But dozens of Obama's Democrats in the House did support the
pullout resolution, indicating division over war policy ahead of
November congressional elections in which Republicans are expected
to make gains.
Sixty-five lawmakers, most of them Democrats, voted for the pullout
resolution written by liberal Democratic Representative Dennis
Kucinich, while 356 voted against.
It was the first challenge by members of the Democratic majority in
Congress to US involvement in the conflict since Obama ordered
30,000 more troops to Afghanistan and an offensive began last month
to retake the Taliban stronghold of Marjah in Helmand
province.
Aware that many liberal Democrats are unhappy about the continuing
war, Obama has said the plan is to begin withdrawing US forces from
Afghanistan from July 2011.
The United States already plans to pull its troops from Iraq by the
end of next year.
Both wars began under George Bush, Obama's Republican
predecessor as president.
Supporters of the Kucinich resolution said it was time for
lawmakers to consider if they wanted to continue the nearly
nine-year-old war in Afghanistan in which about 1,000 US soldiers
have been killed and hundreds of billions of dollars have been
spent.
"Unless this Congress acts to claim its constitutional
responsibility, we will stay in Afghanistan for a very, very long
time at great cost to our troops and to our national priorities,"
Kucinich said.
Detractors argued the United States could not withdraw from
Afghanistan before the government there was able to provide
security because the Taliban could then provide safe haven for al
Qaeda once again.
"I'm keenly aware that even if we remain in Afghanistan - and here
I want to emphasize this - there's no guarantee that we will
prevail in our fight against al Qaeda. But if we don't try, we are
guaranteed to fail," said Representative Howard Berman, the
Democratic chairman of the House Foreign Affairs Committee.

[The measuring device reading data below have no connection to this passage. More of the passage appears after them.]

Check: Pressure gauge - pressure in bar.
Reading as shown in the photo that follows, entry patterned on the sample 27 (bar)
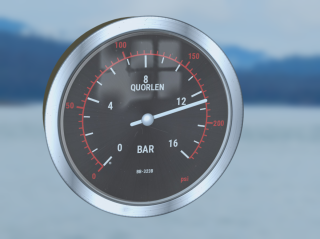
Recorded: 12.5 (bar)
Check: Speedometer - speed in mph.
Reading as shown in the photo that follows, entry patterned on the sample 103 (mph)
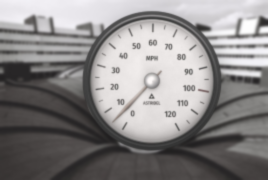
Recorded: 5 (mph)
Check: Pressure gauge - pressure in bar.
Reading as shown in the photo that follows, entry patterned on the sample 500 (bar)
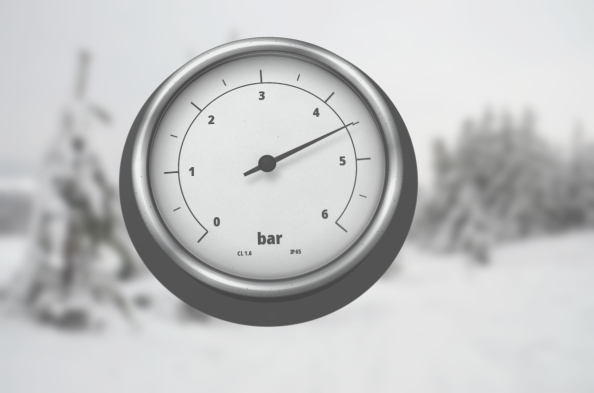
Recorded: 4.5 (bar)
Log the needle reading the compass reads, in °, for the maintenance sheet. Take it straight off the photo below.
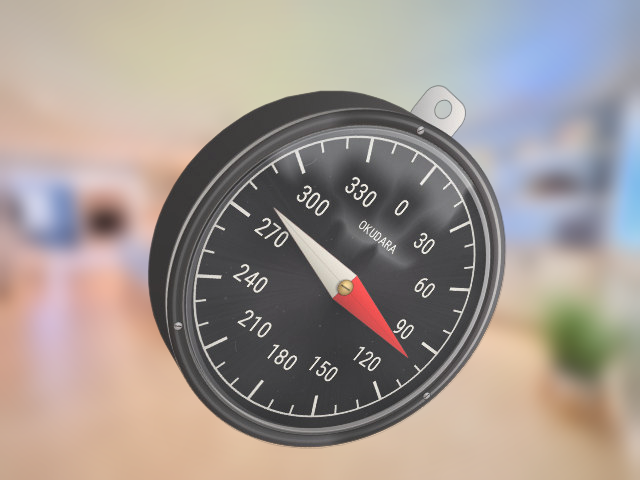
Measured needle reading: 100 °
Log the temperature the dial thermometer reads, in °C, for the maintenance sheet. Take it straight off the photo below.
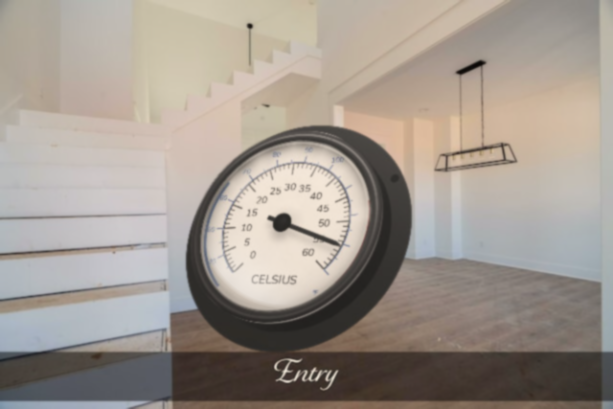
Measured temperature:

"Abandoning Afghanistan just when a new strategy and a new
leadership has begun to bear fruit I think would be a mistake,"
said House Democratic Leader Steny Hoyer.
Frustrated liberals tired of war
Congress passed a resolution authorizing military force in
Afghanistan in 2001 after the September 11 attacks by al Qaeda on
the United States.
But Kucinich said the 2001 vote was not intended to endorse
unending war at an ever-rising price.
His resolution would have directed Obama to bring US forces home
by the end of this year at the latest.
Some Democrats expressed sympathy but did not back the measure
because it was brought under the provisions of the 1973 War Powers
Act, a Vietnam-era law they said did not apply to a war like
Afghanistan that Congress had authorized.
Democratic Representative Gary Ackerman suggested that war
opponents should instead vote against funding the war.
Congress is expected to act on the Obama administration's
request for $47 billion to pay for the troop surge later this
year.
Frustrated liberals said they were tired of war and of the argument
that pulling out would dishonour those who died.
"We've got to double down on a bad policy to protect the honor of
those who have already died? I don't think so," said Democrat
Patrick Kennedy.
John Duncan, one of the handful of Republicans supporting the
pullout resolution, argued there was nothing conservative about the
war in Afghanistan.
"Fiscal conservatives should be the most horrified about the
hundreds of billions that have been spent over there," he said.